In de stad waar mijn wiegje stond
woonden heel veel AOW-ers
en eentje die gevaren had
beschreef het land der onderzeeërs.
 
‘Als ik pensioneer’ (‘When I'm Sixty-Four’) is een minder extreem voorbeeld maar heeft een soortgelijk effect:
 
Als ik verouder, m'n haren verlies,
Jaren ver van nu,
Stuur je mij dan nog een kaart voor Valentijn,
Verjaardagsgroeten en een fles wijn?
Als ik ging stappen tot kwart voor drie
Sloot je dan de deur?
Ben ik onmisbaar, maak je m'n maal klaar
Als ik pensioneer?
 
Dit is lachen of, om het chiquer te zeggen: dit is camp. Waarschijnlijk zullen de vertalers zich niet tekortgedaan voelen met dit oordeel, want veel van hun werk maakt de indruk met de grootste lol te zijn gemaakt. Zeker is in elk geval dat dit leeseffect lijnrecht ingaat tegen wat bezorger Adrian Mitchell voor ogen stond met deze bundel. In zijn onsamenhangende, nietszeggende inleiding doet hij een even machteloze als treurige poging om McCartney tot dichter te verheffen. Zonder enige reserve noemt hij de ex-Beatle in één adem met Homerus en William Blake, maar als het erop aankomt diens dichterschap te motiveren komt Mitchell niet verder dan een paar onzinnige algemeenheden, zoals de bewering dat McCartney ‘waarheidsgetrouw over de wereld’ schrijft.
McCartney zelf is ijdel genoeg om zich te kunnen vinden in het oordeel van Mitchell, als je tenminste mag afgaan op zijn korte voorwoord, waarin hij onomwonden zegt het met zijn bezorger eens te zijn dat zijn gedichten en liedteksten ‘niet voor elkaar onder doen wat betreft het uitdrukken en overdragen van diepe gevoelens’.
 
Diepe gevoelens worden evenwel nergens tot uitdrukking gebracht: niet in McCartneys ‘gedichten’ (naïef en gemakzuchtig amateurwerk) en niet in zijn liedteksten (te licht van soortelijk gewicht om voor poëzie door te kunnen gaan).
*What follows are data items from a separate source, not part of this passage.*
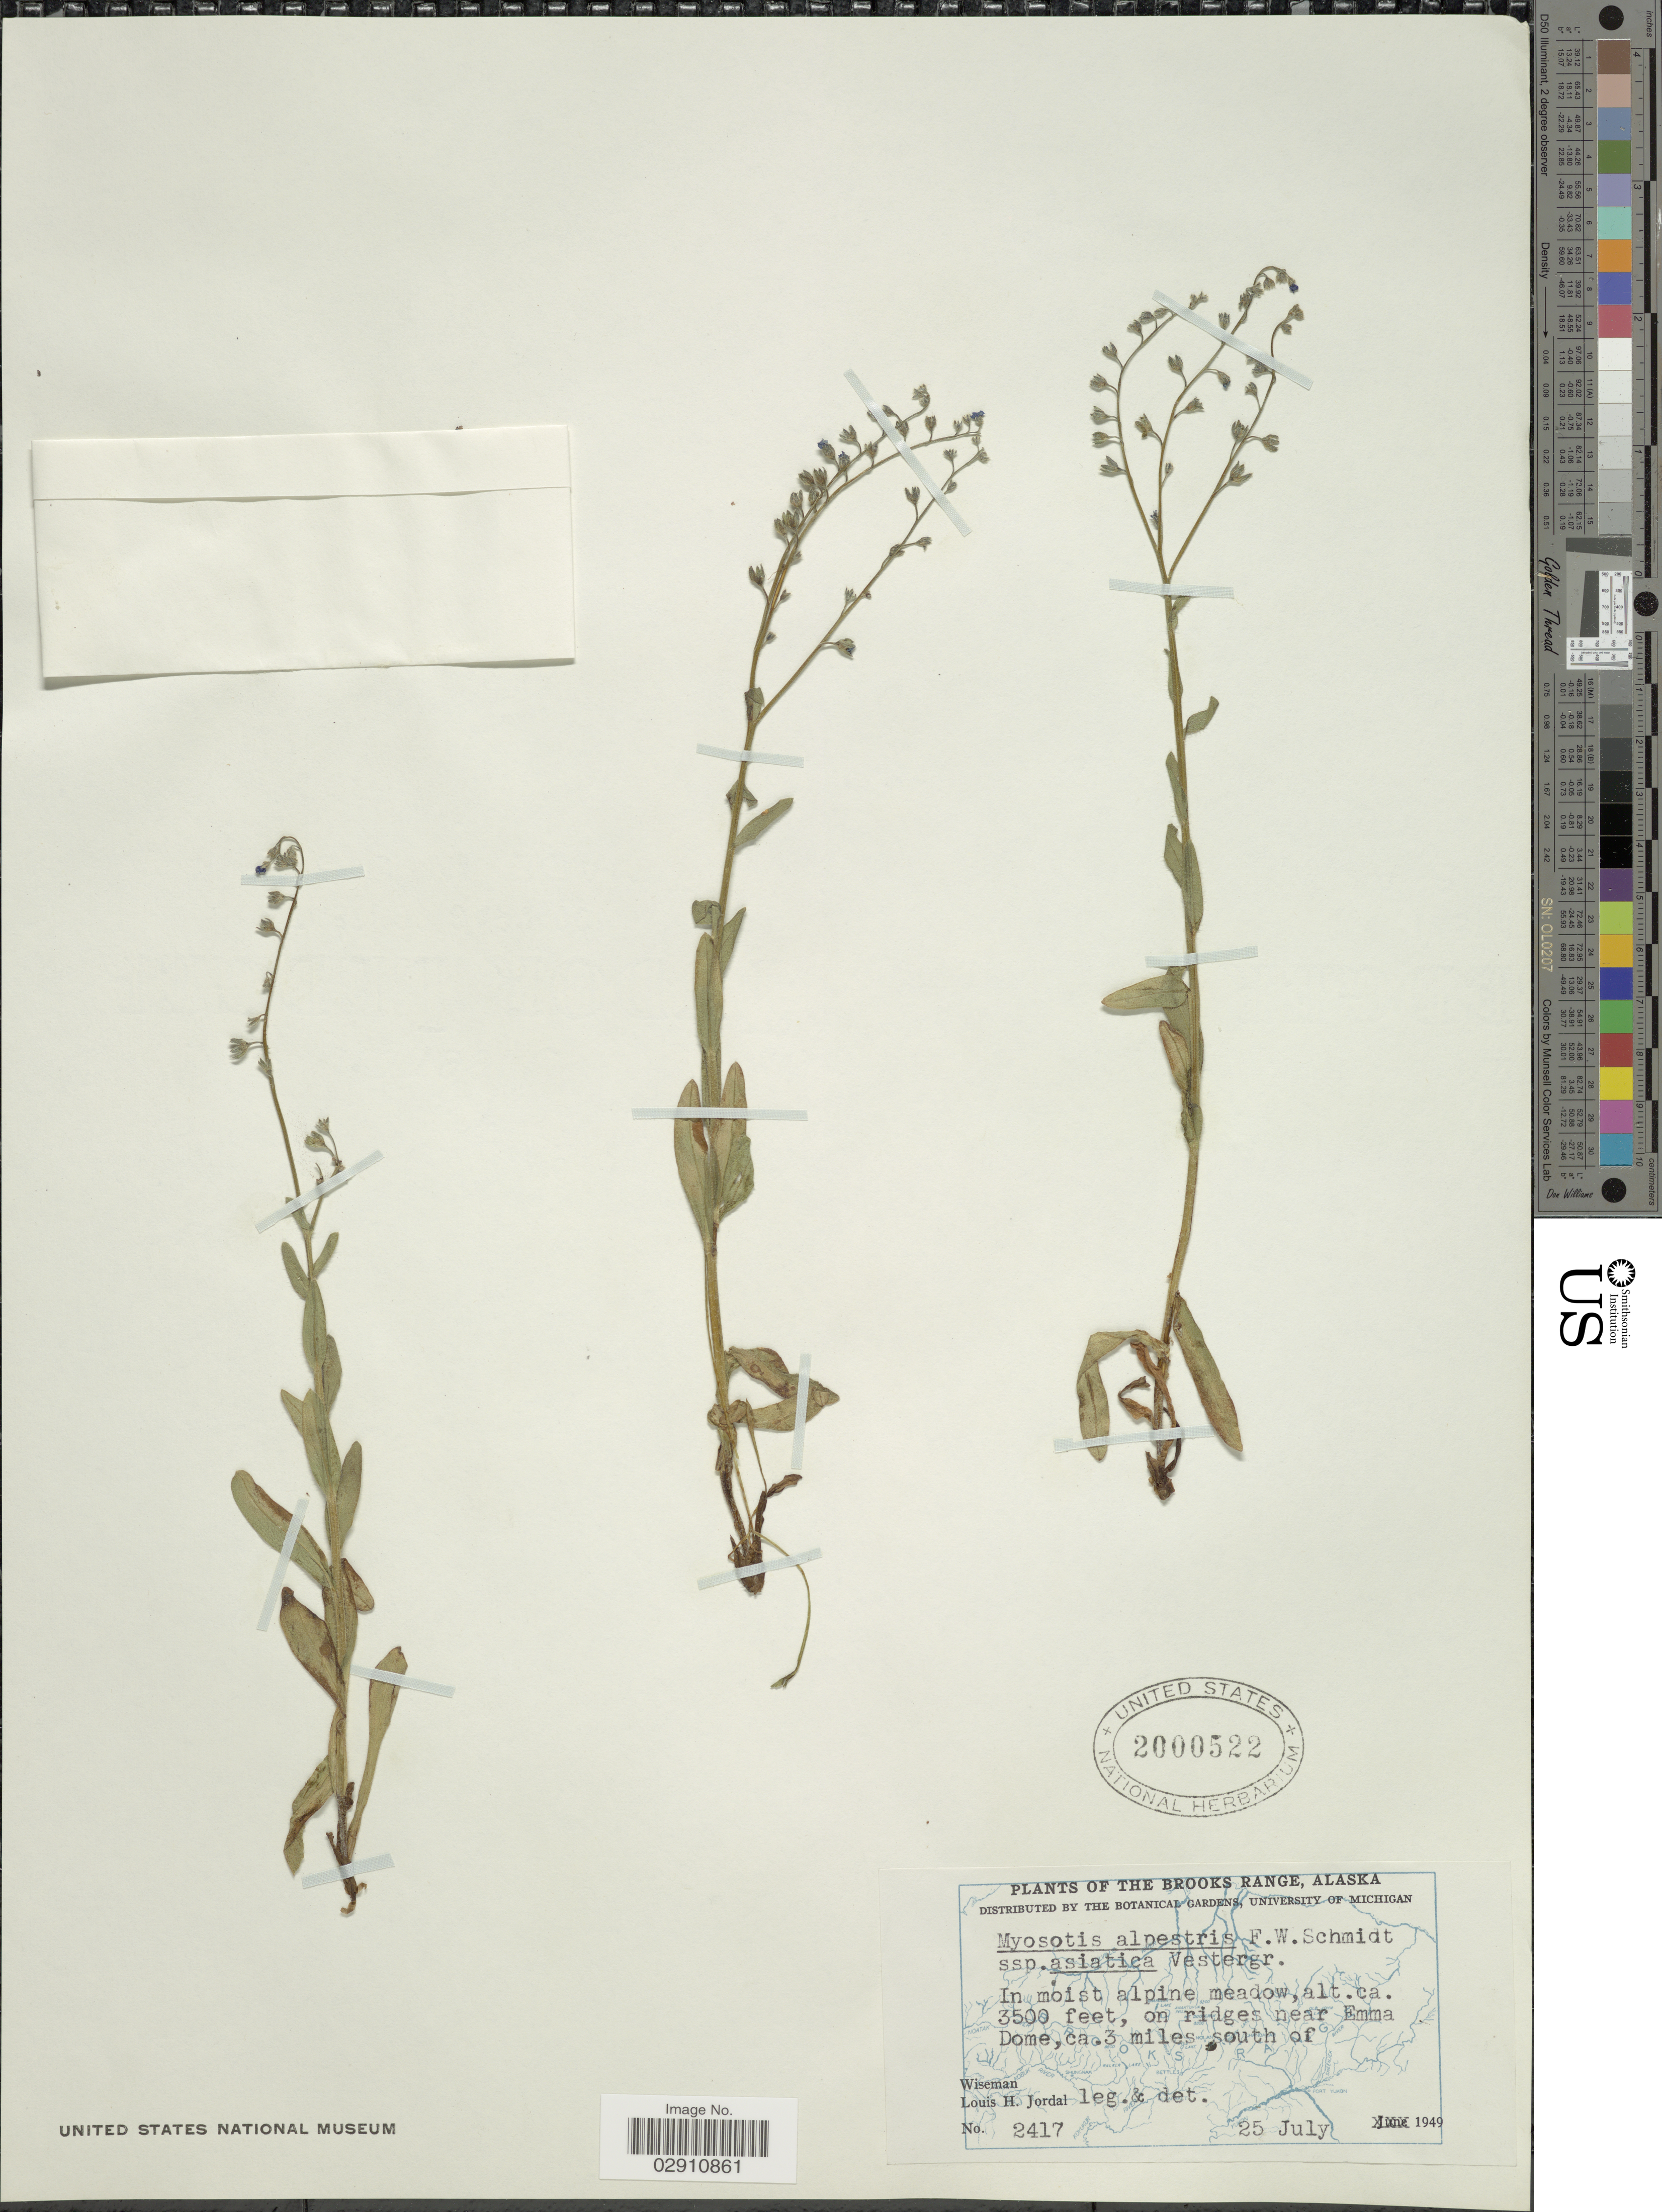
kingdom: Plantae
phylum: Tracheophyta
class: Magnoliopsida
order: Boraginales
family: Boraginaceae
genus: Myosotis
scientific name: Myosotis alpestris subsp. asiatica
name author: Vestergr.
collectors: Wiseman, -- & L. Jordal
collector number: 2417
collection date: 1949-07-25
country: United States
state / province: Alaska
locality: The Brooks Range. In moist alpine meadow, on ridges near Emma Dome, ca.3 miles south of.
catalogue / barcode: US 2000522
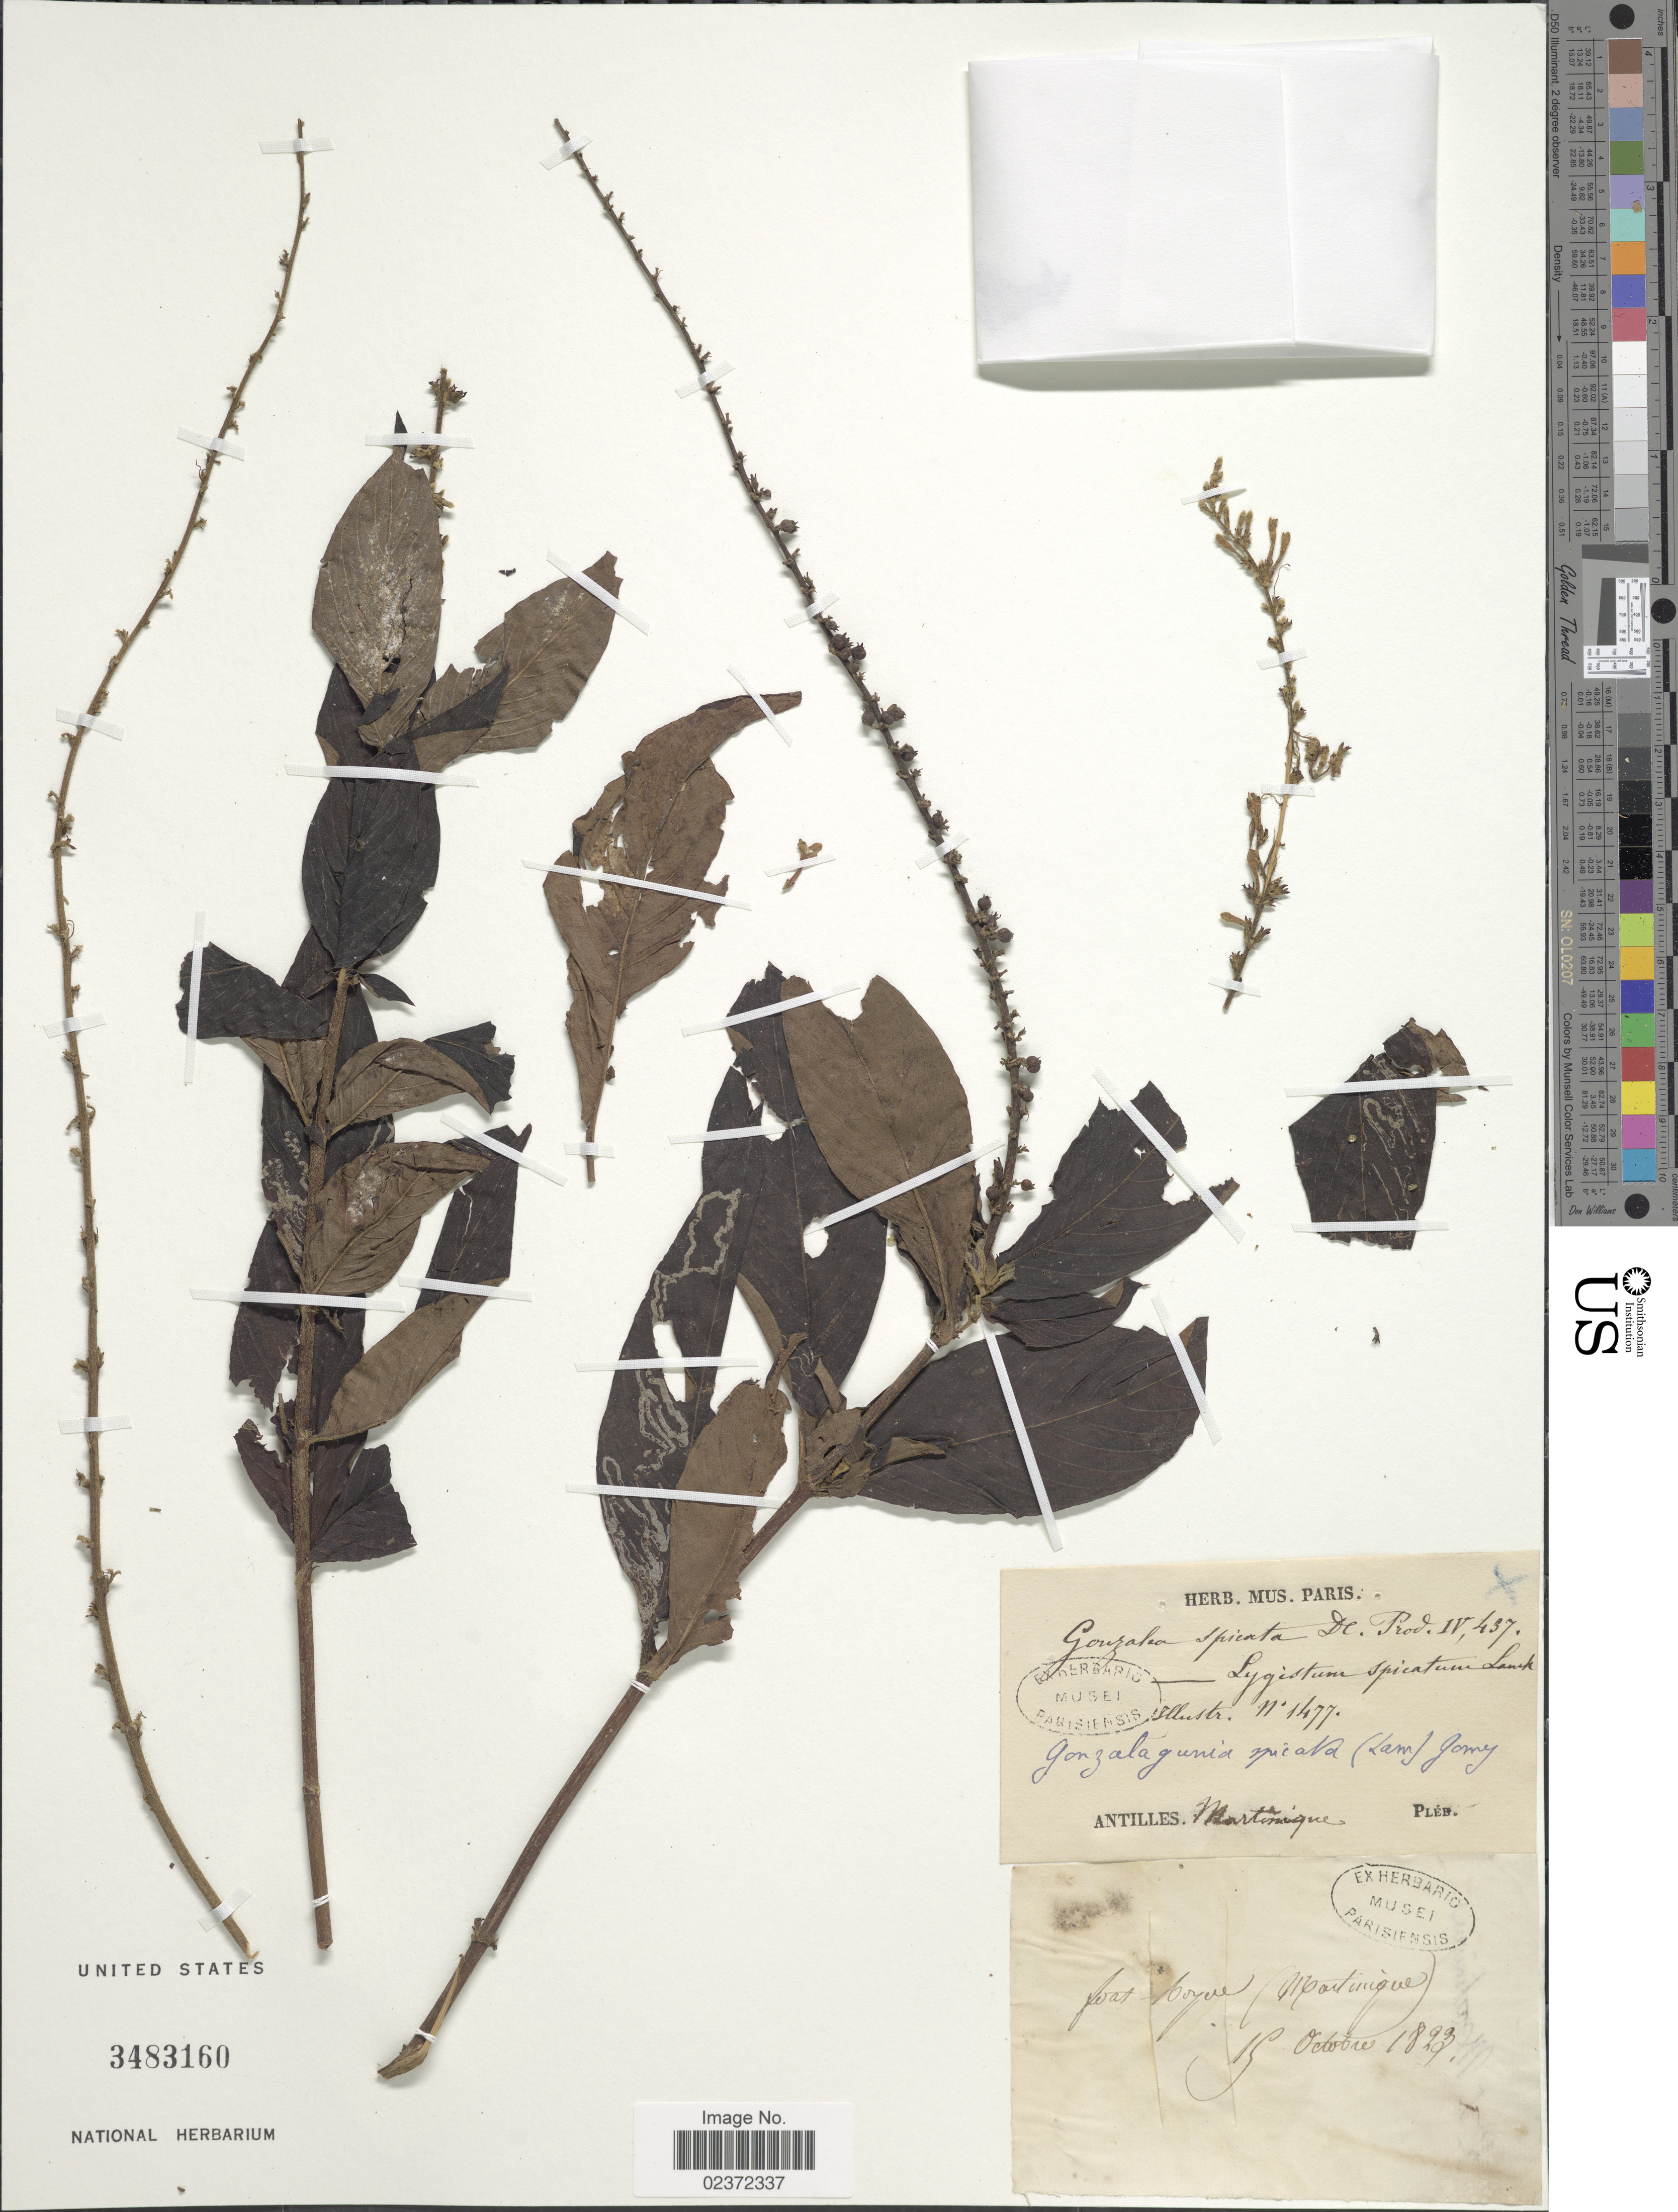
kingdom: Plantae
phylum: Tracheophyta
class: Magnoliopsida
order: Gentianales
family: Rubiaceae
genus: Gonzalagunia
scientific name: Gonzalagunia hirsuta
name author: Schum.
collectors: A. Plée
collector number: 1477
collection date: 1823-10-19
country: Martinique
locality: Antilles, forat, Ayoque (Martinique)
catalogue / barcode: US 3483160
Toch ontbreekt het niet aan memorabele verrassingen in deze vertalingen, met name in de vertaalde liedteksten. Zoals in dit fragment, afkomstig uit ‘Ze kwam door het badkamerraam naar binnen’:
 
Zondag telefoneert met maandag,
dinsdag telefoneert met mij.
 
Ook het eerste couplet van ‘Band op de vlucht’ mag er wezen:
 
Opgesloten tussen deze muren
Veroordeeld tot levenslang
Ik kom nooit meer iemand tegen
Zoals jij, mama, jij, mama, jij.
 
Hier verandert grappig in groots, hier wordt pop poëzie. Dat gebeurt in het Nederlands en is dus niet alleen de verdienste van de schrijver maar ook van de vertaler. Maar de belangrijkste rol in deze bundel is weggelegd voor de lezer. Hij is uiteindelijk degene die poëzie ontdekt in wat als poëzie is bedoeld maar dat niet is.